Because they are prohibited from practicing medicine, hospitals and nurses cannot pass on the efficacy of a course of treatment. See Albain v. Flower Hosp. (1990), 50 Ohio St.3d 251, 259, 553 N.E.2d 1038, 1046. They are, nevertheless, required to assist the physician to do so when the hospital admits the patient for that purpose at the physician's order or request and places the patient in the care of its nursing staff. Then, "* * * accepted standards of nursing practice include a duty to keep the attending physician informed of a patient's condition so as to permit the physician to make a proper diagnosis of and devise a plan of treatment for the patient." Id., 50 Ohio St.3d at 265, 553 N.E.2d at 1051.

In order to fulfill the foregoing duty, nurses must perform a competent nursing assessment of the patient to determine those signs and symptoms presented by the patient that are significant in relation to the attending physician's tasks of diagnosis and treatment. Because nurses are persons of superior knowledge and skill, they must employ that degree of care and skill that a nurse practitioner of ordinary care, skill and diligence should employ in like circumstances. Whether a nurse has satisfied or breached the duties of care owed to the patient is determined by the applicable standard of conduct.

ACTIVITY LIST =
1. Reproduce the passage on nurses' duties word for word, starting with "In order to" and going on through "standard of conduct.".
2. Continue the passage on nurses' duties from its last sentence.
The data that follow come from a separate source and are unrelated to the passage on nurses' duties.

SOURCE INFORMATION =
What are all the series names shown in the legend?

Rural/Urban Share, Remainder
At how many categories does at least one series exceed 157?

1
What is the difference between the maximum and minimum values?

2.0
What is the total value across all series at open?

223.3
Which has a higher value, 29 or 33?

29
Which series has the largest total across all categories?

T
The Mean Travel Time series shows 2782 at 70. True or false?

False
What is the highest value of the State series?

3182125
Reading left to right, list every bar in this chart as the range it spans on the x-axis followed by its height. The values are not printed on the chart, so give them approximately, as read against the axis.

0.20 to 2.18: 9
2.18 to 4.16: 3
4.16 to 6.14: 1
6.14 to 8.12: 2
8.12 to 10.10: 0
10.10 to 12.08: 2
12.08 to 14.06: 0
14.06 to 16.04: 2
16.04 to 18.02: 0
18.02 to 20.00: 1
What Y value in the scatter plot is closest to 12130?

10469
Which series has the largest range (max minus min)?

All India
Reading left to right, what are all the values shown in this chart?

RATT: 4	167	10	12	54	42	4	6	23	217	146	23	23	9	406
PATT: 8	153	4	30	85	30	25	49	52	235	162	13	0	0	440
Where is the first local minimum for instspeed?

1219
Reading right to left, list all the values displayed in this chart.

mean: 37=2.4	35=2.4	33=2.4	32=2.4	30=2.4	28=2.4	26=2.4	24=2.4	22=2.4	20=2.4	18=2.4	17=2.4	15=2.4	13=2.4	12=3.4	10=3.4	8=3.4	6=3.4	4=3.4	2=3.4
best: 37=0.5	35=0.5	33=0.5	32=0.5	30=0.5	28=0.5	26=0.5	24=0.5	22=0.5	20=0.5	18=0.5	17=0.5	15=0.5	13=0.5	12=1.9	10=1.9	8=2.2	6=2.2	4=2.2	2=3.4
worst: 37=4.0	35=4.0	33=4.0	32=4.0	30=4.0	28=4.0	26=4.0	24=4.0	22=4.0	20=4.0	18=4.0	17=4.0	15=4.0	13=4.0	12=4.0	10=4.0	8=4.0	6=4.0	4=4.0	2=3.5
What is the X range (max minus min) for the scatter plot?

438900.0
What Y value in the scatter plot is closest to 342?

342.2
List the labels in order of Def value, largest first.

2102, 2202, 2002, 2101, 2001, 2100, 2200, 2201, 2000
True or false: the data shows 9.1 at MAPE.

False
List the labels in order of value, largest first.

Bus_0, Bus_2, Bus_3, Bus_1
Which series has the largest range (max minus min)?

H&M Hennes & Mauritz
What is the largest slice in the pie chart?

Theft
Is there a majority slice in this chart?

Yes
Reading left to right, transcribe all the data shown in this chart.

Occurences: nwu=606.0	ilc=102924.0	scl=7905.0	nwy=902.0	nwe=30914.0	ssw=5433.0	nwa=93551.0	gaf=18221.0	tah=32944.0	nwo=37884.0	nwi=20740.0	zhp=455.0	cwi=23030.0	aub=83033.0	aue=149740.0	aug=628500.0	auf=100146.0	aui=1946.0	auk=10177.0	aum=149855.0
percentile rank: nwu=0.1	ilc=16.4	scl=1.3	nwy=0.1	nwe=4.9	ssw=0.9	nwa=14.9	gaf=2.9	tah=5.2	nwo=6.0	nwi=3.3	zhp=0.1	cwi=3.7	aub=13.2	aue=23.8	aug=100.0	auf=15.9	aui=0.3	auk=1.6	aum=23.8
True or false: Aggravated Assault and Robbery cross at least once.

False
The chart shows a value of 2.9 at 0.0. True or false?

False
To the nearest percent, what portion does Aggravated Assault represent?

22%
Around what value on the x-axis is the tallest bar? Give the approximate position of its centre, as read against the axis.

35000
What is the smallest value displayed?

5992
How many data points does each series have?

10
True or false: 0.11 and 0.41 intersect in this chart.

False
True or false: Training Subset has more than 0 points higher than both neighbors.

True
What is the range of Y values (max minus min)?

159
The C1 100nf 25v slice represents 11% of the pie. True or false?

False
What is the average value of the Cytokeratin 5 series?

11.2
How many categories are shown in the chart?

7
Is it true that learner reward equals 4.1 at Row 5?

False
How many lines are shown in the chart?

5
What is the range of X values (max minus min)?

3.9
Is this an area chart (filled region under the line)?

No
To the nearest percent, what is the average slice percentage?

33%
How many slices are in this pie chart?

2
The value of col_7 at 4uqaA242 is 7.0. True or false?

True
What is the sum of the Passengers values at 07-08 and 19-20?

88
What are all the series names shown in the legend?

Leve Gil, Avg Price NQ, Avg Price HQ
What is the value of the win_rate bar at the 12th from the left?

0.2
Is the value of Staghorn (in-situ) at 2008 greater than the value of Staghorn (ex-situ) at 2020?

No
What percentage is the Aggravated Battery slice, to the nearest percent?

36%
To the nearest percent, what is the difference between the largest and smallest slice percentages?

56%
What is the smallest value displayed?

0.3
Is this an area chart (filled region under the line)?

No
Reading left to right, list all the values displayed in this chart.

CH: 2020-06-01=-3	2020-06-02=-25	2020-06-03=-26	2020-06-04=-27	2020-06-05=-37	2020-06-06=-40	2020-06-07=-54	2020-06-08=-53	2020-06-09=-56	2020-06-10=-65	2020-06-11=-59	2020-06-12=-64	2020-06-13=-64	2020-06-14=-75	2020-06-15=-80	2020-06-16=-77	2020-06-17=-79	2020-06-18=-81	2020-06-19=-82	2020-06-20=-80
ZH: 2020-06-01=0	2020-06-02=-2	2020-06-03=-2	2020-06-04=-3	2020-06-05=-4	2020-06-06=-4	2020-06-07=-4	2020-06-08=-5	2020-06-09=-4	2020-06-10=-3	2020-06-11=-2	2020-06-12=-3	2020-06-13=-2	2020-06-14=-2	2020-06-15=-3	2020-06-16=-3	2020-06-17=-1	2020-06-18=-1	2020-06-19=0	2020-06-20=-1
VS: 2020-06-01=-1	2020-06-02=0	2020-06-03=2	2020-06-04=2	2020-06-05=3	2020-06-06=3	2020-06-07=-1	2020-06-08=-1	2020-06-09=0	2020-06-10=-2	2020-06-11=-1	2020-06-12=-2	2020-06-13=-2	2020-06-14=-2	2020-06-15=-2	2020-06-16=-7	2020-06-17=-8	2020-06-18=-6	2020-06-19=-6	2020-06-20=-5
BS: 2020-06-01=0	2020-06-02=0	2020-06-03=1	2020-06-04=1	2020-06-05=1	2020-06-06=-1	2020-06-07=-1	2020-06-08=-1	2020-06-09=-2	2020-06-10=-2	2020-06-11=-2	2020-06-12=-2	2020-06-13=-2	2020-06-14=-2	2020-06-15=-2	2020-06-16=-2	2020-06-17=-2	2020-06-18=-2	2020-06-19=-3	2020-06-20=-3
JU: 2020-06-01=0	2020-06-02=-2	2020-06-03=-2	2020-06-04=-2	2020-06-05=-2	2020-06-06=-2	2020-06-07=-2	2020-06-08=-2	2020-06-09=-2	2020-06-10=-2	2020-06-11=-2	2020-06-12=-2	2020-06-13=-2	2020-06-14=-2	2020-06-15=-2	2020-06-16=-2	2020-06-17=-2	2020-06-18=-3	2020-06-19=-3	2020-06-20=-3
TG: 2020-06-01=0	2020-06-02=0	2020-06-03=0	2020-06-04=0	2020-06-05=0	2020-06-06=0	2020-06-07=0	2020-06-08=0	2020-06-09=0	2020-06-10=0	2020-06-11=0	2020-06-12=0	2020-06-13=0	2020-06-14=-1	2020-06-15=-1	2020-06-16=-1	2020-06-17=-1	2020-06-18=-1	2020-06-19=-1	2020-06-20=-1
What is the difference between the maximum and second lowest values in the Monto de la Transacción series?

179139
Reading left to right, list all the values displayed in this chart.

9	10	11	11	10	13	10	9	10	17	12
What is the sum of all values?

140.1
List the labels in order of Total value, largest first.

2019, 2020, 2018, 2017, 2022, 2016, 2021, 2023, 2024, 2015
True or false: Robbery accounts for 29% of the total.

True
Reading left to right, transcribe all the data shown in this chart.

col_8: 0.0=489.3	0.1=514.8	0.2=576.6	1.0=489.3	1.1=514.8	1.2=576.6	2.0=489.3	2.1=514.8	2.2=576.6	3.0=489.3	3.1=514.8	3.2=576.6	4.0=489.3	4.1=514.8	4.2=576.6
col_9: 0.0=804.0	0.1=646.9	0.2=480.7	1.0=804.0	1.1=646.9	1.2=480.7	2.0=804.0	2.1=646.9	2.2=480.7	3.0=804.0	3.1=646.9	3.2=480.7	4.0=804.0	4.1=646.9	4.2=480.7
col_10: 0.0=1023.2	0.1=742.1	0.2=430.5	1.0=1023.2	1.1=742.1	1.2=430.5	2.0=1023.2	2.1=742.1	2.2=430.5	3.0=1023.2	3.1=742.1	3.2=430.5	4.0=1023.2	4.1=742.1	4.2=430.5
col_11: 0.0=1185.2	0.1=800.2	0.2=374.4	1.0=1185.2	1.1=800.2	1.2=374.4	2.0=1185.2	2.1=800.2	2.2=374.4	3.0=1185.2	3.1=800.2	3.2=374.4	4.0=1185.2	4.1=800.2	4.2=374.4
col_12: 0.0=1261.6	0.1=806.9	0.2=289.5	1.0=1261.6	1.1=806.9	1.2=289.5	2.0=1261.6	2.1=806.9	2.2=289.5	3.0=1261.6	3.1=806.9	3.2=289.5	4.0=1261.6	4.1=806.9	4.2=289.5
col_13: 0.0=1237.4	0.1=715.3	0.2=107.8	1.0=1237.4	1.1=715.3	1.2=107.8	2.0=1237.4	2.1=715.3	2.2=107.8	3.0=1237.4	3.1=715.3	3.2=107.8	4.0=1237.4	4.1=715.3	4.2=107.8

RESULTS FOR EACH TASK =
1.
In order to fulfill the foregoing duty, nurses must perform a competent nursing assessment of the patient to determine those signs and symptoms presented by the patient that are significant in relation to the attending physician's tasks of diagnosis and treatment. Because nurses are persons of superior knowledge and skill, they must employ that degree of care and skill that a nurse practitioner of ordinary care, skill and diligence should employ in like circumstances. Whether a nurse has satisfied or breached the duties of care owed to the patient is determined by the applicable standard of conduct.

2.
The standard of conduct applicable to this issue is proved by expert testimony. "In a negligence action involving the professional skill and judgment of a nurse, expert testimony must be presented to establish the prevailing standard of care, a breach of that standard, and, that the nurse's negligence, if any, was the proximate cause of the patient's injury." Ramage v. Cent. Ohio Emergency Serv., Inc. (1992), 64 Ohio St.3d 97, 592 N.E.2d 828, paragraph one of the syllabus. In a negligence action involving conduct within the common knowledge and experience of jurors, expert testimony is not required. Id. at 103, 592 N.E.2d at 833. Examples of the latter are allegations of negligence with regard to patients who fell from their hospital beds while unattended. See Jones v. Hawkes Hosp. of Mt. Carmel (1964), 175 Ohio St. 503, 26 O.O.2d 170, 196 N.E.2d 592; Burks v. Christ Hosp. (1969), 19 Ohio St.2d 128, 48 O.O.2d 117, 249 N.E.2d 829. In this case, as the negligence action brought by Berdyck involves the professional skill and judgment of nurses employed by the hospital, expert testimony is required to prove the relevant standard of conduct.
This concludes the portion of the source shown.